Шрифт:
Каждое утро автобус привозил галдящих учащихся в поле. Обед готовила девушка с длинными черными косами. Ее ждали с самого утра. В большой алюминиевый котел опускался половник, и в миске оказывалась горячая похлебка. Когда подходила очередь Шагита, он смотрел, как ее черные косы болтаются над котлом, боялся, что туда упадет волос. Получив обед, Шагит отходил в сторону, нюхал, рассматривал, потом только осторожно ел.
С полевой поварихой Шагит однажды пошел гулять. Потом еще раз, потом еще… Они почти ни о чем не говорили, просто бродили близ деревни. Их пару раз видели ее родители и тихо радовались. Глазау девушки были черные, как и ее косы. Они с Шагитом являли собой два полных противоречия: он, хоть и вырос в деревне, уже давно стал городским, а она никуда еще не выезжала. Их объединяла какая-то непонятная, несвойственная молодым печаль.
Шагит фотографировал полевую повариху в саду. Эти фотографии хранятся и по сей день: девушка ест яблоки, сидя на дереве; стоит, обнимая худенький ствол; сидит под яблоней, а ее легкая широкая юбка раскинулась на желтеющей траве.
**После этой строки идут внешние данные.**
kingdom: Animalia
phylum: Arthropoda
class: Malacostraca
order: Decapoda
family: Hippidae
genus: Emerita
Шагит купал бумажки в темной комнате и дарил девушке фотографии. Скоро их накопилась целая пачка.
Однажды стряпуха рассказала ему, что в детстве нечаянно убила свою младшую сестру. Мать отправила восьмилетнюю девочку одну с трехлетним дитем на базар в надежде, что ребенка с ребенком пожалеют, проникнутся сочувствием и дадут больше, чем позволяют деньги. Была поздняя осень, старшая сестра, толкая впереди себя самодельную тележку с ребенком, спустилась к озеру поиграть с другими детьми. Не уследила – малышка залезла в воду. Вместо того чтобы бежать домой, девочка, боясь, что ее отругает мама, долго еще ходила по улицам с мокрой сестрой, надеясь, что та высохнет. Ребенок подхватил воспаление легких и вскоре умер.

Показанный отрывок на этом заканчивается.